Baru-baru ini telah terbit edaran tentang Pemasangan Spanduk Ucapan Natal dan Tahun Baru oleh Kanwil Kemenag Sulawesi Selatan. Sudah ada permintaan agar Kanwil Kemenag Sulsel mencabut surat edaran tersebut, namun hal itu tidak dilakukan. Ini dibenarkan oleh Staf Khusus Menteri Agama (Stafsus Menag) Bidang Toleransi, Terorisme, Radikalisme, dan Pesantren, Nuruzzaman.
(republika.co.id, 18/12/2021)
Meskipun edaran spanduk ucapan Natal bagi semua jajaran Kemenag Sulsel menuai protes masyarakat, namun dianggap harus tetap dilanjutkan untuk menegaskan sikap pemerintah terhadap isu ucapan Natal. Bahkan MUI dan Parpol Islam pun tampak mendukung kebijakan ini dengan menyatakan tidak ada larangan tegas dari syariat untuk mengucapkan selamat Natal kepada pemeluk agama Nasrani.
Pertanyaan dan pernyataan tentang boleh tidaknya mengucapkan selamat Natal kepada umat Kristiani ini selalu menjadi topik menarik untuk diperbincangkan. Menyikapi hal tersebut, Anggota Komisi VIII DPR RI Fraksi PKS Bukhori Yusuf menyampaikan bahwa tidak ada paksaan bagi pihak yang mau mengucapkan ataupun tidak mengucapkan.
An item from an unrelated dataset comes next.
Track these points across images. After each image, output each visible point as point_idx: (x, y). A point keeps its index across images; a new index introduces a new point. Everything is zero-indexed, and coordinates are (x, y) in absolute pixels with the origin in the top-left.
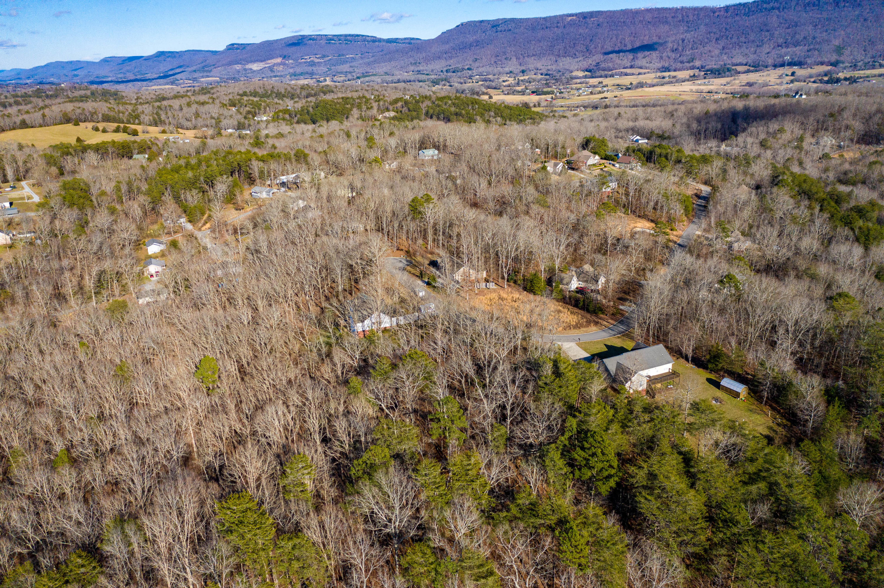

Hal ini disampaikan setelah Anggota Komisi Agama DPR itu menjelaskan definisi moderasi beragama dan moderasi agama. Moderasi agama berakibat pada berubahnya syariat, ajaran atau keyakinan agama, sedang moderasi beragama adalah sikap moderat dalam berperilaku agama," terang Bukhori melalui keterangan tertulis yang diterima fajar.co.id, Minggu (19/12/2021).
Sekilas tentang Moderasi
Kata Moderasi berasal dari bahasa Latin "moderatio" yang berarti ke-sedang-an. Maksud sedang "sedang" di sini adalah tidak berlebihan dan tidak kekurangan.
Sementara dalam Kamus Besar Bahasa Indonesia (KKBI) arti kata "moderasi" adalah pengurangan kekerasan. Arti lainnya adalah penghindaran keekstreman.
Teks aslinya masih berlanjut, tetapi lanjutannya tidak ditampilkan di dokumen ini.